Avec une guirlande de mots imposés, il fut un temps où je passais des jours d’été à écrire les Plumes d’Asphodèle. Pour l’anniversaire des Plumes, pour faire un petit coucou à Aspho, Mind nous a recontactés et nous a conviés à reprendre l’exercice.
Fidèles au rendez-vous, Mind, Valentyne, Soène, Lydia, Aliénor, Laure, Émilie, Pathcath, Pativore, Antiblues, Martine27, Célestine, Laurence, Sharon et même Asphodèle, ont répondu « présent ! »…
Des mots, une histoire, « Récit décousus d’un naufragé du temps », j’ai repris celle que j’avais abandonnée pour lui donner une courte suite.
Aidés d’un groupe de mercenaires, un historien doit accomplir une mission dans un autre temps… (voir la page)
Chapitre VIII
Les mots : Aquarelle, voyelle, mirabelle, maternelle, stèle, éternel, bretelles, ribambelle, infidèle, dentelle, cannelle, passerelle, balancelle, ritournelle
Dans ma chambre, appuyé contre le chambranle de la fenêtre aux persiennes à moitié fermées, je regarde la rue pavée.

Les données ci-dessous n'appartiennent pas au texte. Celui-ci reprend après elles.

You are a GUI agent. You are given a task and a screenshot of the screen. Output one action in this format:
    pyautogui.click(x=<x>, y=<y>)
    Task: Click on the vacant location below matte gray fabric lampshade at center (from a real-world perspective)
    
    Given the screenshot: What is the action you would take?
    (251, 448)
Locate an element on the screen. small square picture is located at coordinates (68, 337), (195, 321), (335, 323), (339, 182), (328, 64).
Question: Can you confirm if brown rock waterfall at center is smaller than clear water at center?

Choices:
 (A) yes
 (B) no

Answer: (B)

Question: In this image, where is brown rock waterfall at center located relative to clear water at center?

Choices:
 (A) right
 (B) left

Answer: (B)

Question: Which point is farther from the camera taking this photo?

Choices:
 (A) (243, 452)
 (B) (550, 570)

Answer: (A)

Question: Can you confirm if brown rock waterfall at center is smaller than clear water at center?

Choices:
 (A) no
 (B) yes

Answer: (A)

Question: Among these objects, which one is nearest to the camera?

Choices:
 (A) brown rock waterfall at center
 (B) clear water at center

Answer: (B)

Les sons montent et offrent une cacophonie mal orchestrée… le bruit des attelages, des sabots des chevaux, les cris des camelots, la ritournelle d’un jeune ouvrier qui monte un étal devant l’échoppe d’un boulanger, pour la belle infidèle qui lui apporte une brioche sortie du four, et toute une ribambelle d’enfants qui se courent après, c’est un matin déjà bouillonnant et fiévreux.

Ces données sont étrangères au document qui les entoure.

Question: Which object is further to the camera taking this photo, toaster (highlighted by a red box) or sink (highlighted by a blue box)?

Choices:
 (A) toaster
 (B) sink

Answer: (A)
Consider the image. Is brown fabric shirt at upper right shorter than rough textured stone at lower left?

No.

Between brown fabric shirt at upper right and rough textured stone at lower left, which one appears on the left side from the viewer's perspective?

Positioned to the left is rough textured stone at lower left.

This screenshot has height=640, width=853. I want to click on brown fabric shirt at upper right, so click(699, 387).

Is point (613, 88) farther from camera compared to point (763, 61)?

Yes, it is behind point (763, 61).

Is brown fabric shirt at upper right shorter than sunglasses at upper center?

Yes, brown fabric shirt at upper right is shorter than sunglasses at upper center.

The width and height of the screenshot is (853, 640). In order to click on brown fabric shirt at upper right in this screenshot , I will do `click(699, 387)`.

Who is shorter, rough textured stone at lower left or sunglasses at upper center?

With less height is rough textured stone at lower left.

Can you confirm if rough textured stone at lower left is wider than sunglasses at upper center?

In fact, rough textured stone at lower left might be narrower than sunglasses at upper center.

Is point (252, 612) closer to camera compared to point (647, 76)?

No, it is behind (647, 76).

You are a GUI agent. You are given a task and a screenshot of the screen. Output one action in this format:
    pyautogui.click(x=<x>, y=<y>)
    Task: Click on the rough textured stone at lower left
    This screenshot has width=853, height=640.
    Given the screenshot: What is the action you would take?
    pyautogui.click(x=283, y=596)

Je viens de terminer le rapport de la journée d’hier en revivant l’instant où j’ai appris à Alex les fourberies de Jouve et de Chaïd. Les deux traîtres avaient convenu de nous subtiliser le joyau avant de regagner le bateau, mais la garde du khalifat lancée à nos trousses les avait attrapés et tués. Cachés chez un ami de Cortes, nous n’avions pu les enterrer que deux semaines après, alors que leurs corps suspendus étaient comme de la dentelle, avec sa trame fragile et ajourée. Une nuit, j’avais laissé le soin à mes amis de décrocher les corps et de creuser une sépulture. Un repos éternel sans stèle, anonyme, loin de leur terre maternelle.
A ce jour, je ne sais toujours rien de leur complicité, et un millier de questions viennent me tarauder l’esprit. Je ressors de ma poche un billet écrit par Jouve que j’avais retrouvé dans les affaires de Chaïd. Un texte sans voyelle, impossible à lire, impossible à déchiffrer. Ce morceau de papier attestait du caractère réfléchi de leur mission et je comptais bien en savoir un peu plus…
Un doux ronron vient me sortir de ma torpeur. C’est la chatte d’Alex, Mirabelle, qui le précède toujours en annonçant la venue de son maître. Je m’empresse donc de m’habiller et j’en suis à remonter mes bretelles quand Alex pousse la porte.
– Tu as bien dormi ?
Je découvre mon ami bien mieux que la veille et j’en suis ravi. Notre soirée passée à nous rappeler des jours heureux lui a fait le plus grand bien.
– Oui, j’ai dormi comme un loir ! Et ça ne fait qu’une petite heure que je suis réveillé. Je mets ma veste et je te suis…
– Ne te presse pas, nous avons toute la matinée. J’ai transmis ton journal et le diamant à un agent qui a pris une passerelle spatio-temporelle, à l’aube. J’espère que Martins les recevra dans les temps.
– Tu as un peu cogité sur la trahison de Jouve ? Crois-tu qu’il était seul aux commandes ? C’est quand même incroyable !
– Je n’en sais fichtre rien ! Jouve était certainement un pion. Son intelligence n’était pas très brillante !
– Que faisons-nous ce matin ? Je dois retrouver Conrad et Cortes cet après-midi.
Alex rit et me fait signe de le suivre.
Dans le labyrinthe du palais, nous passons de salle en salle pour arriver dans son bureau. En barrant sa bouche de son index pour me dire de me taire, il me fait approcher d’une fenêtre ouverte et m’invite à voir la vue qui surplombe un jardin. Le tableau est beau, on dirait une aquarelle. Les frondaisons fleuries aux douces teintes sont le décor d’une scène amoureuse. Sur une balancelle, deux silhouettes enlacées sont en murmures et en baisers. Une jeune femme à la peau cannelle, ploie sous le corps d’un amant.
Ne pouvant retenir un rire franc qui les dérange, le ténébreux Cortes lève la tête et me fait un clin d’œil.
De notre mission, nous avions ramené les deux plus beaux joyaux de la cité de Meknès ; le Diamant du Nil et la sœur du sultan, la belle Jasmina.